Abstract
Byzantine general problem is the core problem of the consensus algorithm, and many protocols are proposed recently to improve the decentralization level, the performance and the security of the blockchain. There are two challenging issues when the blockchain is operating in practice. First, the outcomes of the consensus algorithm are usually related to the incentive model, so whether each participant's value has an equal probability of being chosen becomes essential. However, the issues of fairness are not captured in the traditional security definition of Byzantine agreement. Second, the blockchain should be resistant to network failures, such as cloud services shut down or malicious attack, while remains the high performance most of the time.

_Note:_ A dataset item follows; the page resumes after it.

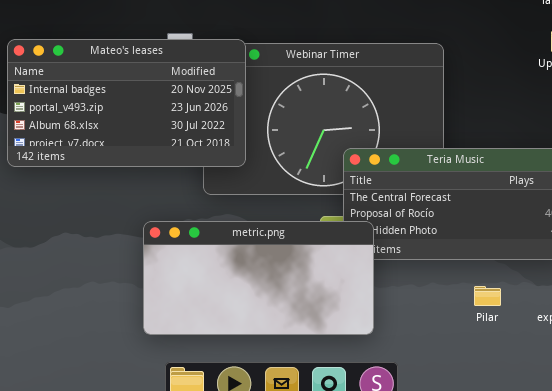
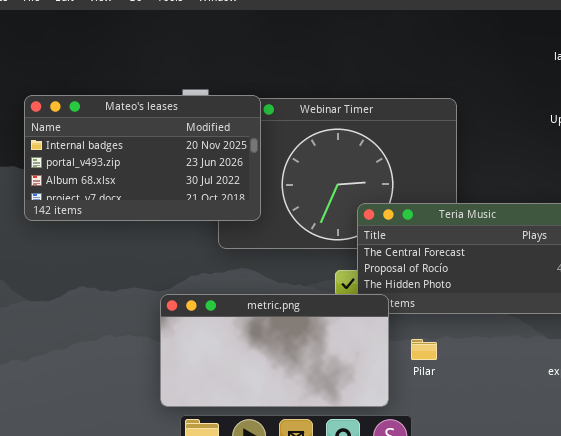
metric.png: [143,221,374,335] -> [160,294,389,407], moved
Pilar: [474,286,501,306] -> [411,339,437,360], moved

This paper has two main contributions. First, we propose a novel notion called fair validity for Byzantine agreement. Intuitively, fair validity lower-bounds the expected numbers that honest nodes' values being decided if the protocol is executed many times. However, we also show that any Byzantine agreement could not achieve fair validity in an asynchronous network, so we focus on synchronous protocols. This leads to our second contribution: we propose a fair, responsive and partition-resilient Byzantine agreement protocol tolerating up to 1/3 corruptions. Fairness means that our protocol achieves fair validity. Responsiveness means that the termination time only depends on the actual network delay instead of depending on any pre-determined time bound. Partition-resilience means that the safety still holds even if the network is partitioned, and the termination will hold if the partition is resolved.
Highlights
Byzantine agreement (BA) is one of the central problems in the field of distributed algorithms and cryptography
We show that no BA protocol can achieve agreement, termination, and weakly fair validity at the same time in an asynchronous network;
We show that no BA protocol can achieve both responsiveness and strongly fair validity even in synchronous network
Summary
Byzantine agreement (BA) is one of the central problems in the field of distributed algorithms and cryptography. It plays an important role in multiparty computation and constructing cryptocurrencies. Suppose there are n users, of which at most t may be malicious. The malicious users may deviate from the protocol arbitrarily. The occasional failure caused by software or hardware [2] is viewed as malicious behavior. Each user q starts with an initial value vq. All the users want to decide on one of the initial values, satisfying the following three conditions: 1) Agreement. Two honest users never decide on different values. All honest users terminate in a finite time.